Нина закурила, выдохнула дым. При взгляде на нее казалось: выпускать изо рта дым — тяжелая работа. Снова клюет носом. Ей прописали лекарство, в котором содержится фосфорокислый кодеин, и до самого последнего времени Нина принимала этот препарат осторожно. Собственно, она всего несколько дней — наверно, с неделю — перестала делать предписанные упражнения, но дозы болеутоляющих не уменьшила. Лианна считала это слабоволие капитуляцией, а главной причиной капитуляции — Мартина. Эти его девятнадцать товарищей — те угонщики, те джихадисты, — пусть даже только в воображении ее матери.
— Над чем ты сейчас работаешь?
— Книга о древних алфавитах. Все виды письменности, всё, чем люди писали и на чем писали.
— Наверно, интересно.
— Тебе стоит прочесть.
— Наверно, интересно.
— Интересно, сложно, иногда очень занятно. И рисунки тоже. Рисуночное письмо. Когда выйдет, я тебе принесу.
— Пиктограммы, иероглифы, клинопись, — сказала мать. Казалось, она грезит вслух. — Шумеры, ассирийцы и так далее.
— Я тебе принесу книгу, обязательно.
— Спасибо.
— Да не за что, — сказала Лианна.
Тарелка с сыром и фруктами осталась на кухне. Она еще немного посидела с матерью и пошла за едой.
Троих игроков называли только по фамилии: Докери, Ромси, Хованис, а двоих — по имени: Деметриус и Кейт. Терри Чен звался Терри Чен. Как-то один из них сказал Ромси (это был Докери, остряк-копирайтер), что вся его жизнь — жизнь Ромси — сложилась бы иначе, если изменить в его фамилии всего одну букву. Поменять «о» на «и». Сделать из него Римси. Это «о», «ром», предопределило его жизнь и натуру. Как он говорит, как ходит, его вялость и сутуловатость, даже его рост и фигуру, его медлительность и тугодумие, заметные даже слепому, и как он засовывает руку за пазуху — почесаться. Все было бы иначе, родись он Римси.
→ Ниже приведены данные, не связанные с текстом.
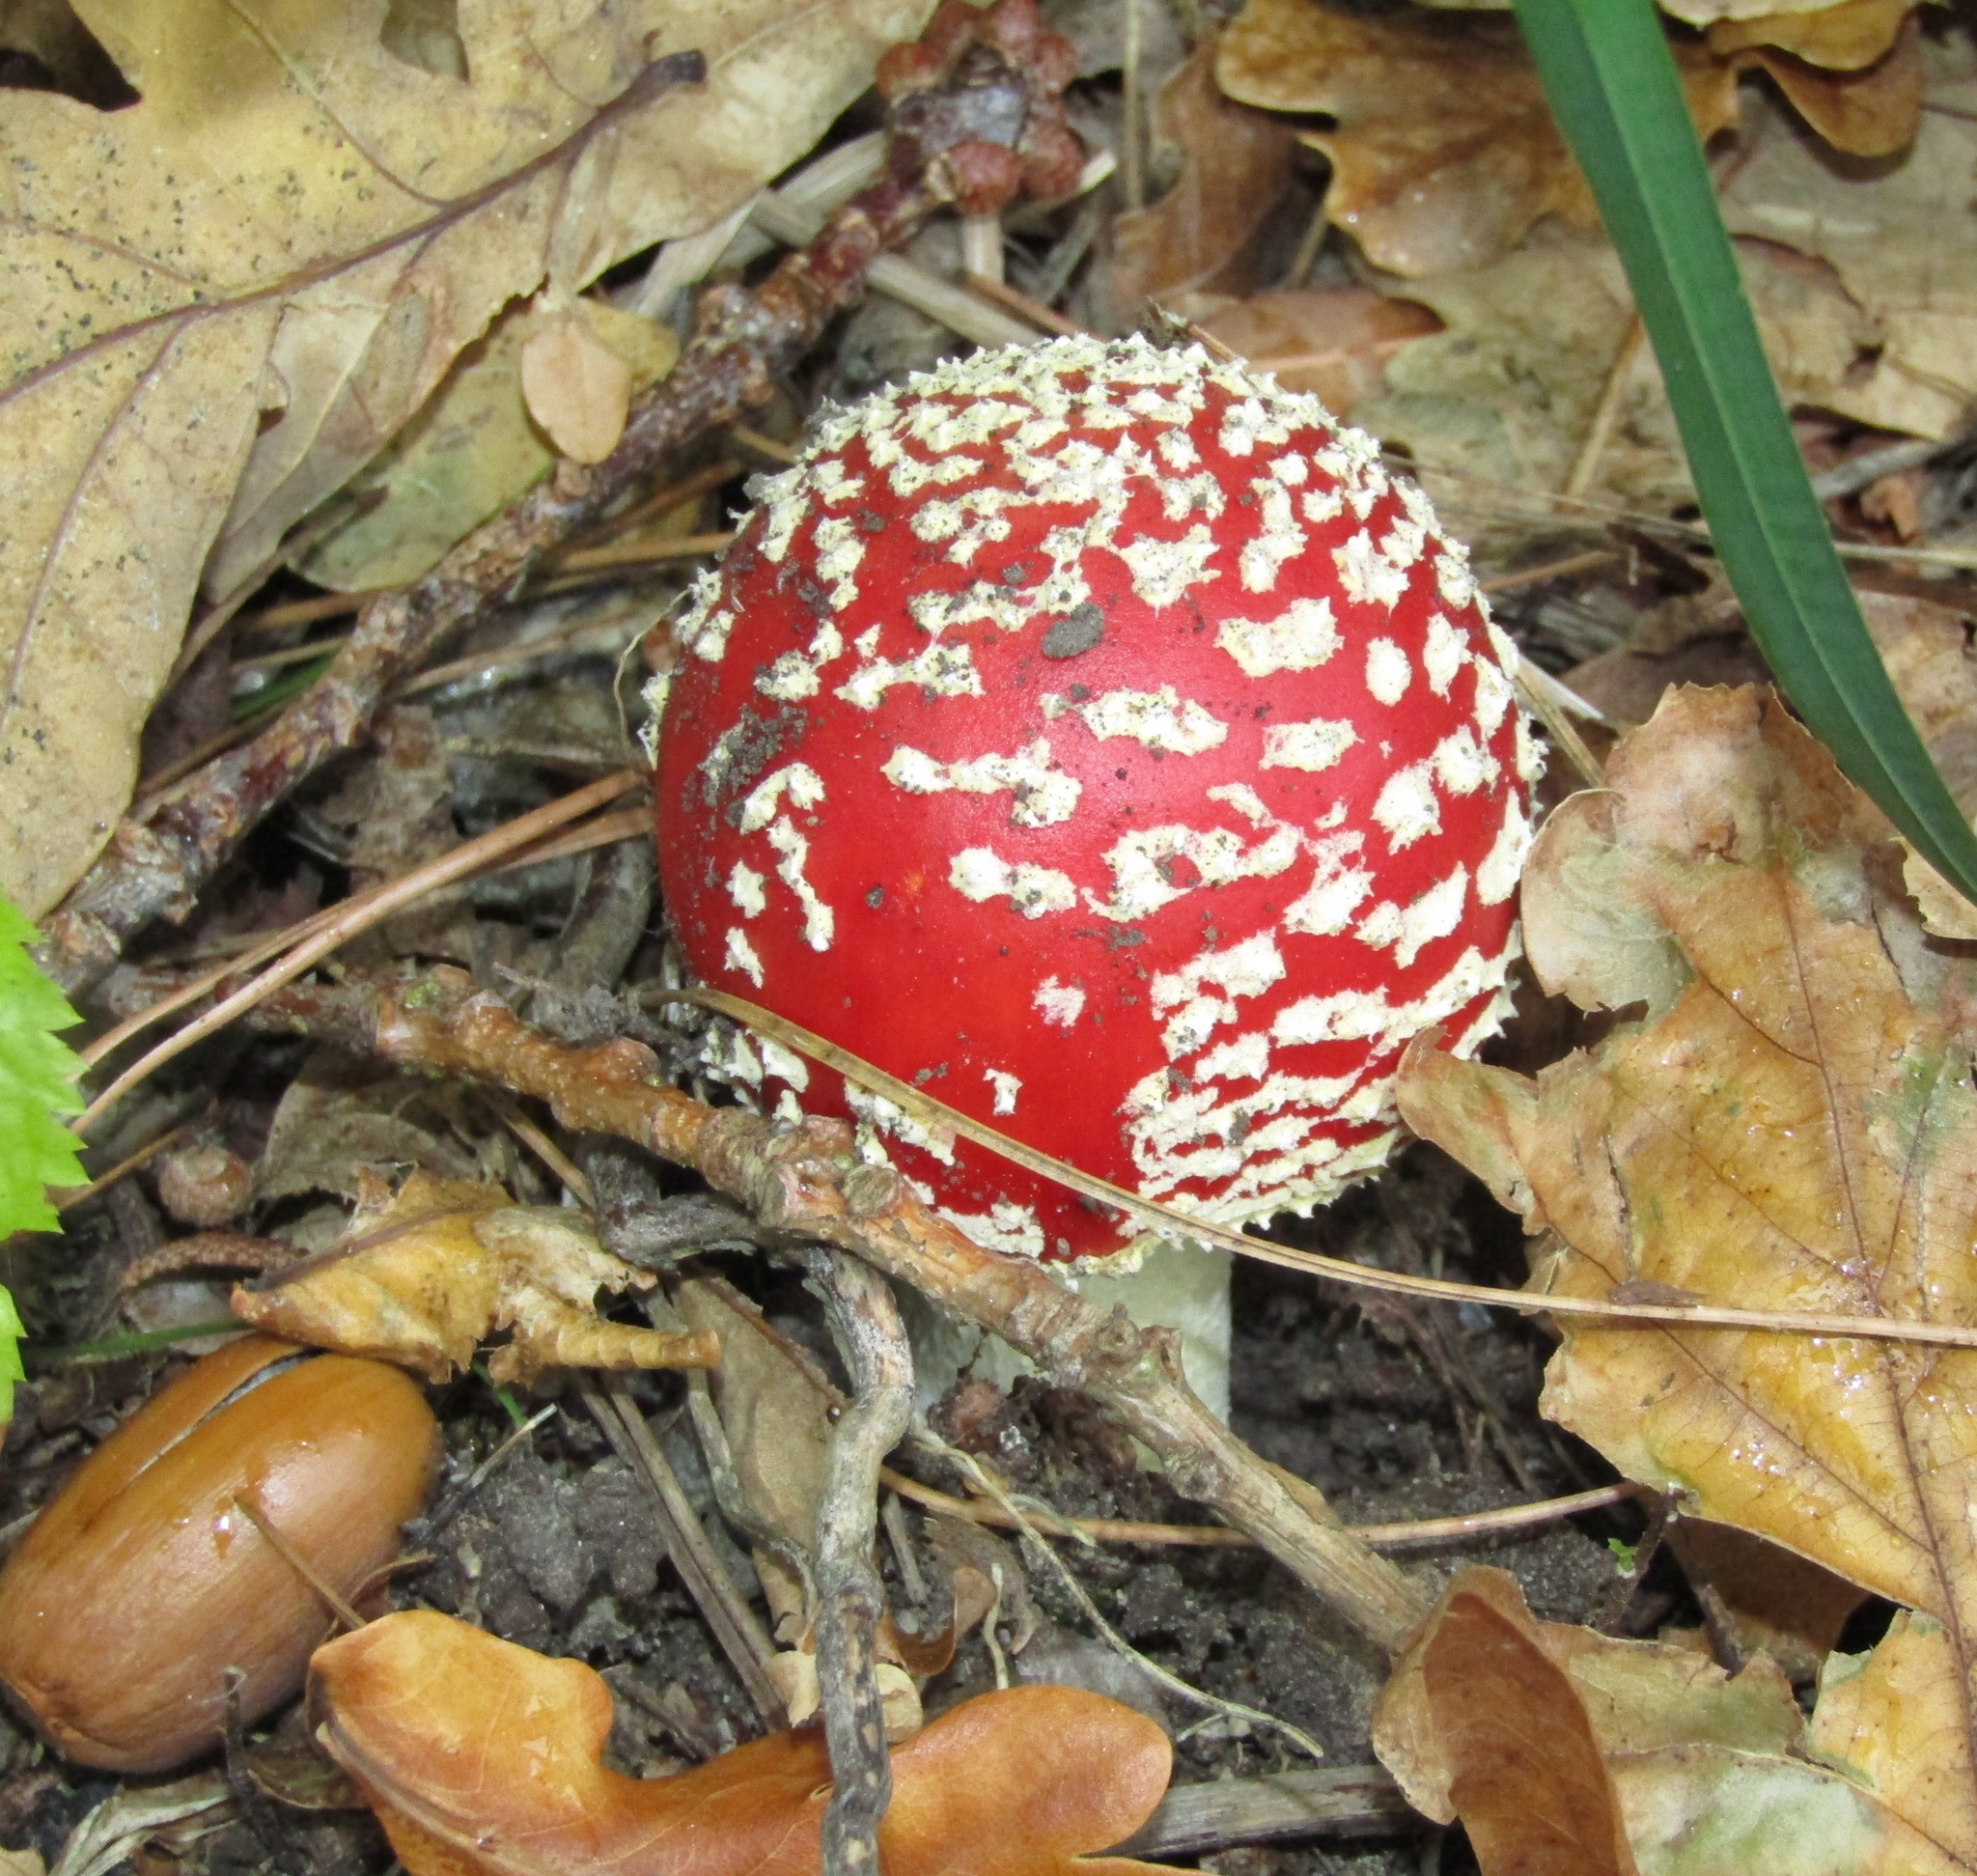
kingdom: Fungi
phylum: Basidiomycota
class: Agaricomycetes
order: Agaricales
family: Amanitaceae
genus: Amanita
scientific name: Amanita muscaria
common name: Fly agaric
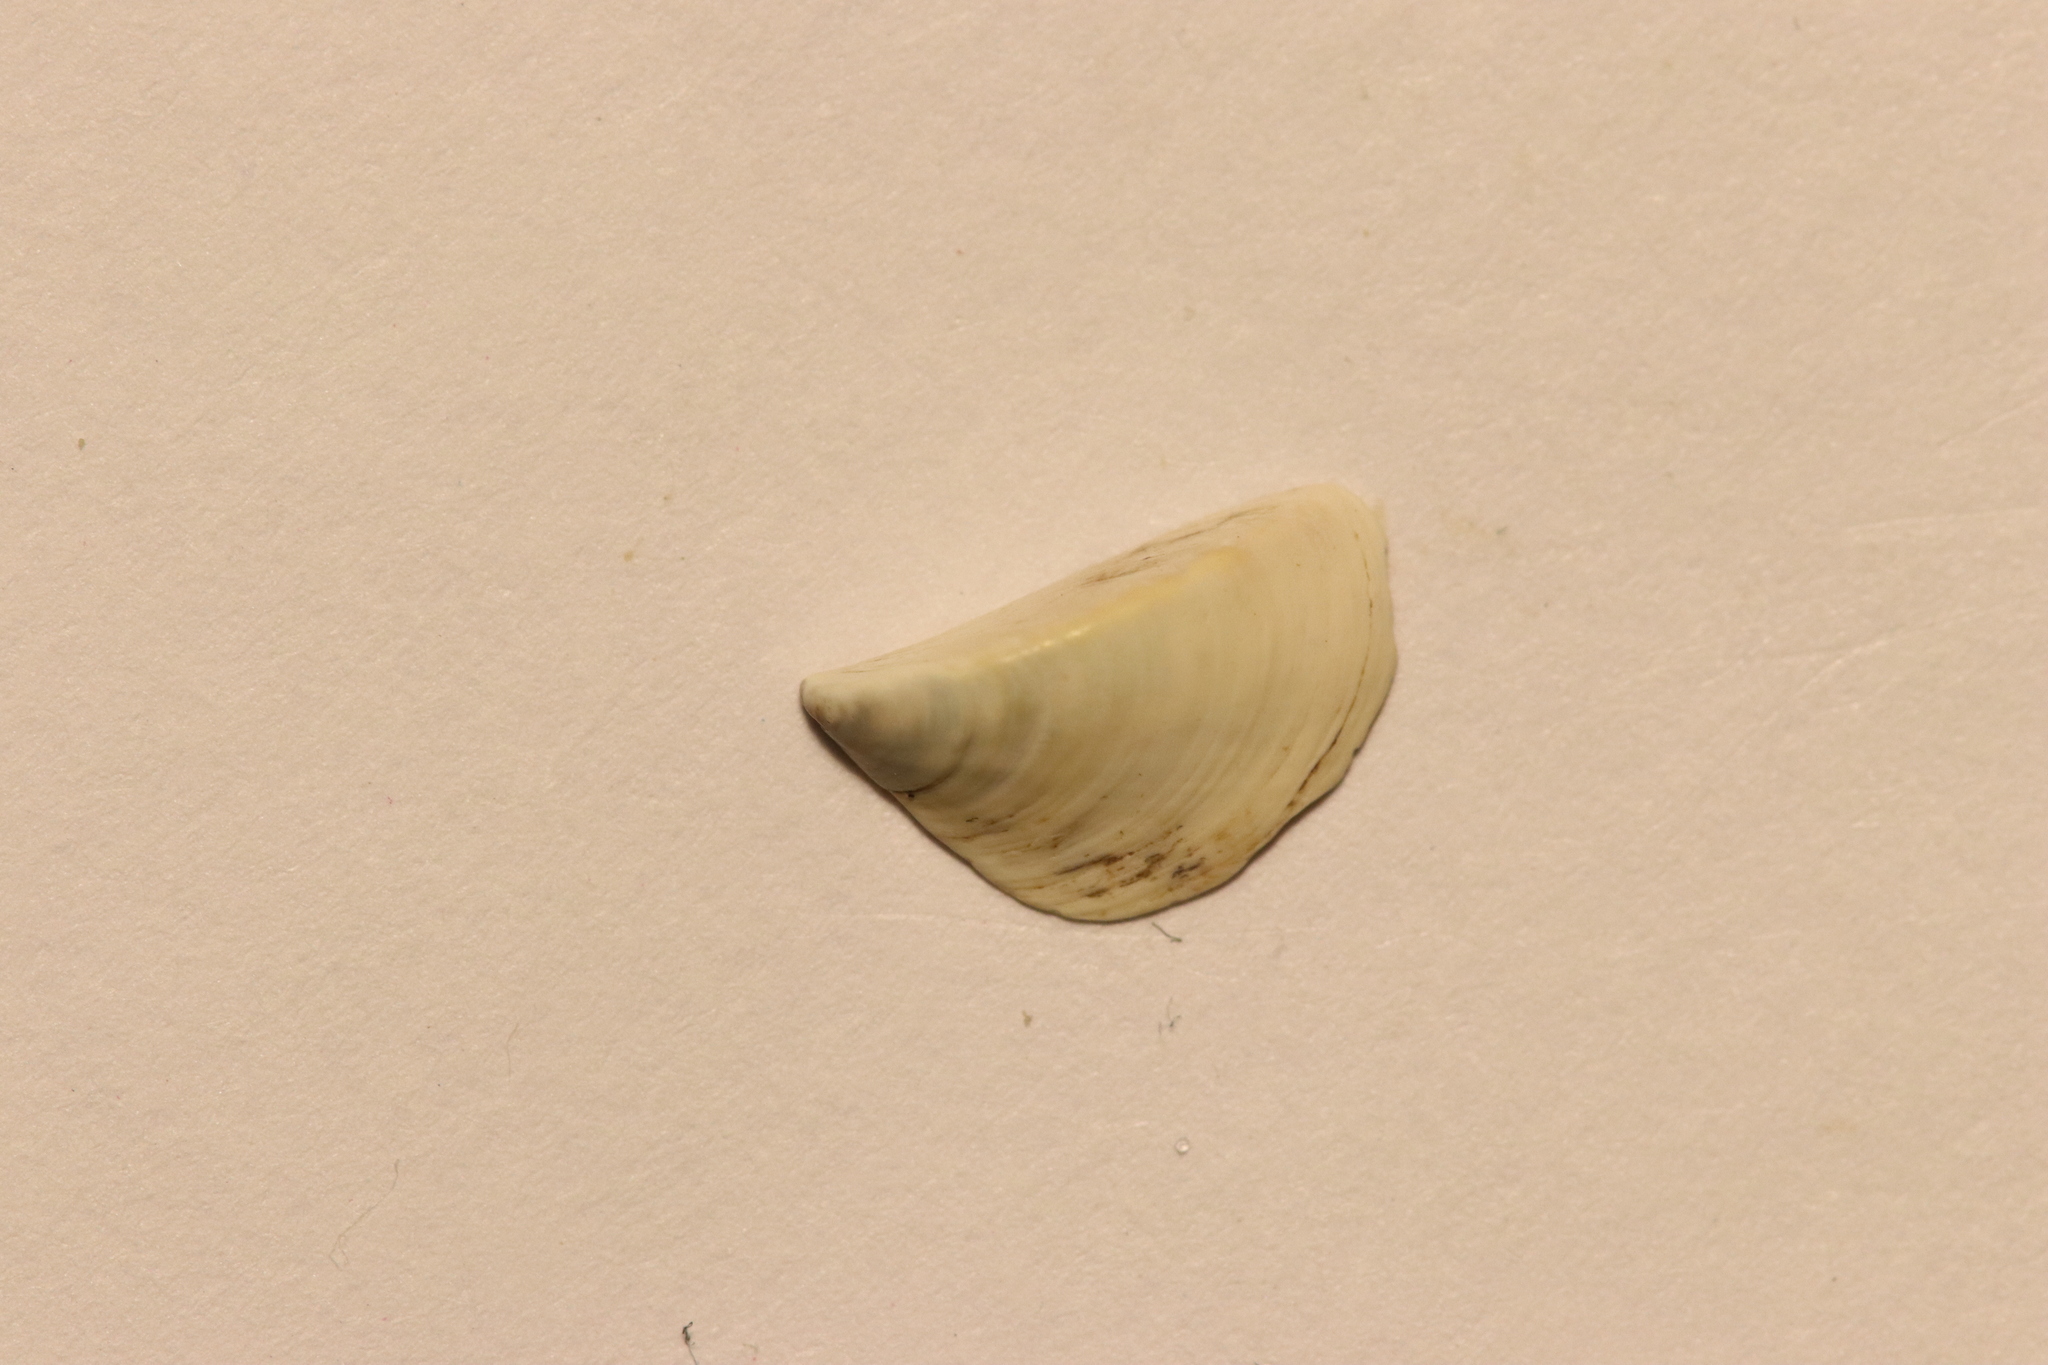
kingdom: Animalia
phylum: Mollusca
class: Bivalvia
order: Myida
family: Dreissenidae
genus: Dreissena
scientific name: Dreissena polymorpha
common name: Zebra mussel
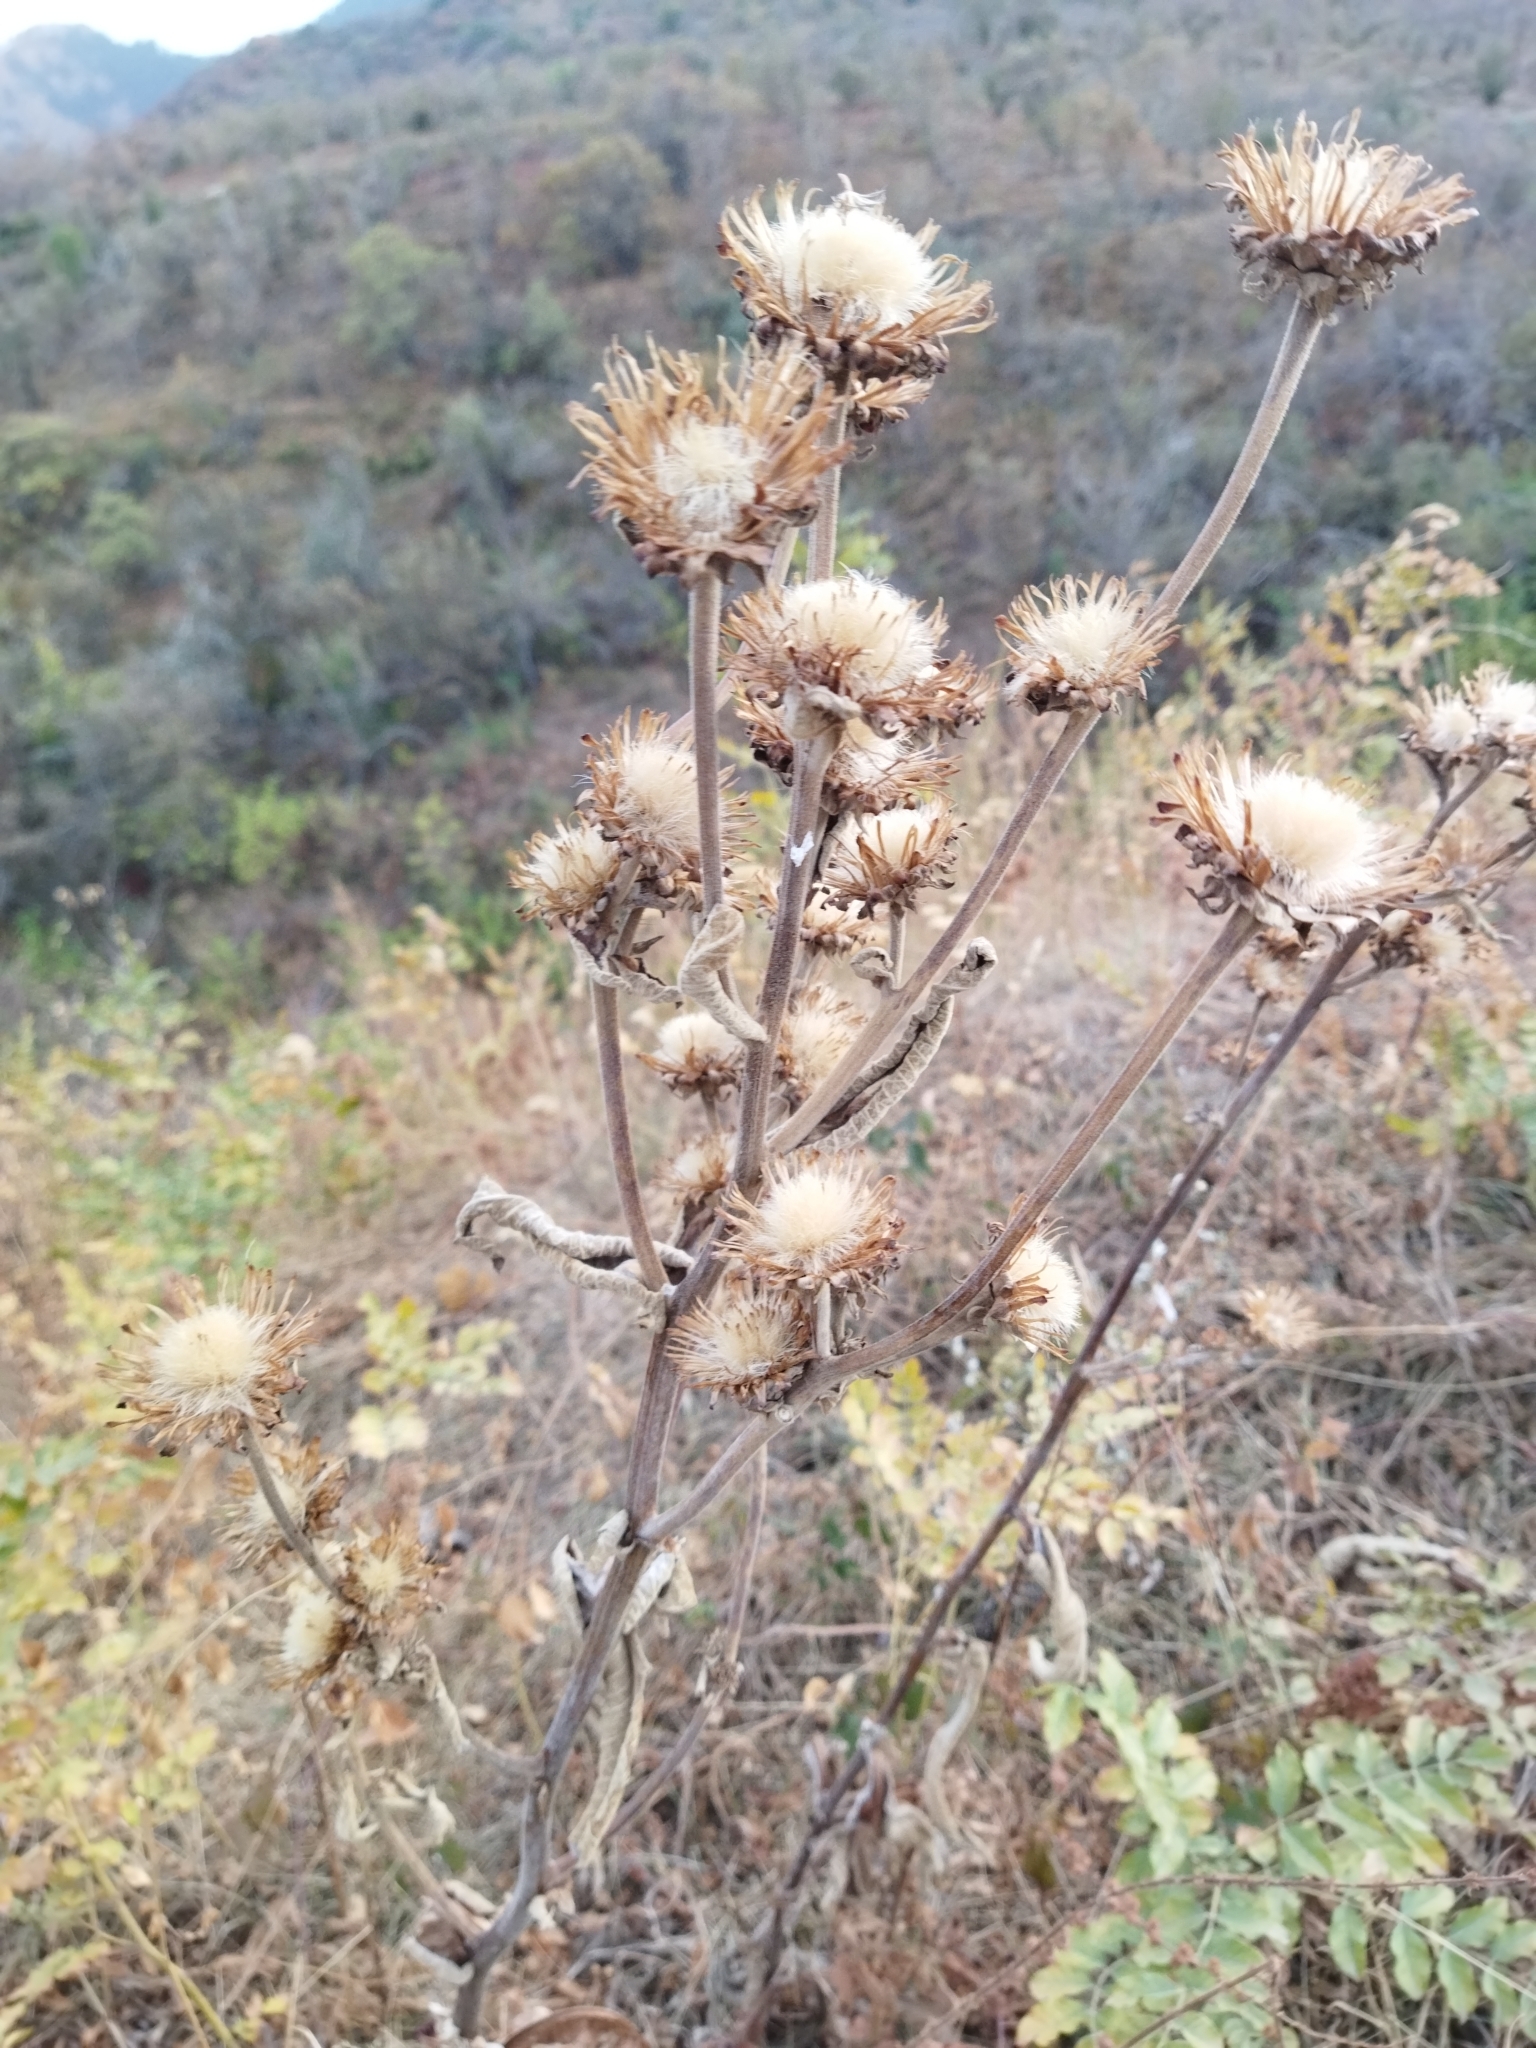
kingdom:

Они сидели и ждали, что скажет Р., смотрели, как он сник, придавленный диагнозом.
Она спустилась в полуподвал с полной корзиной грязного белья. Тесная серая комната, сырость, духота, стиральная машина, сушилка, стужа с металлическим — прямо челюсти сводит — привкусом.
Она услышала шум сушилки и, переступив порог, увидела Елену: та прислонилась к стене, руки сложены на груди, в пальцах сигарета. Елена не подняла глаз.
Некоторое время они слушали, как белье скачет в барабане. Потом Лианна поставила свою корзину и открыла дверцу стиральной машины. На фильтре осели катышки с чужого белья — белья этой женщины.
Окинув фильтр взглядом, она вытащила его из машины и протянула Елене. Та замешкалась, потом взяла фильтр, осмотрела. Не меняя позы, не глядя, дважды стукнула фильтром по стене, на которую опиралась. Снова глянула на него, затянулась сигаретой и передала фильтр Лианне: та взяла его, осмотрела, положила на сушилку. Кинула свои вещи в машину — отбирала темные, хватала и швыряла — и снова надела фильтр на мешалку, или на трясучку, или как там она называется. Засыпала порошок, выбрала на пульте опции, установила таймер, тоже расположенный на пульте, закрыла крышку. И повернула ручку, включая машину.
Но из комнаты не ушла. Предположила, что белье в сушилке почти высохло — иначе зачем эта стоит тут и ждет? Предположила: эта спустилась сюда всего несколько минут назад, увидела, что белье еще не досохло, и решила подождать, а не ходить вверх-вниз по лестнице. Со своего места Лианне плохо был виден таймер, а демонстративно подходить и смотреть не хотелось. Но и уходить она не собиралась. Встала у стены, перпендикулярной той, к которой, полусползая на пол, прислонилась эта женщина. Их ограниченные поля зрения, вероятно, пересекались где-то в середине комнаты. Лианна стояла прямо, чувствуя, как отпечатывается на лопатках рельеф щербатой стены.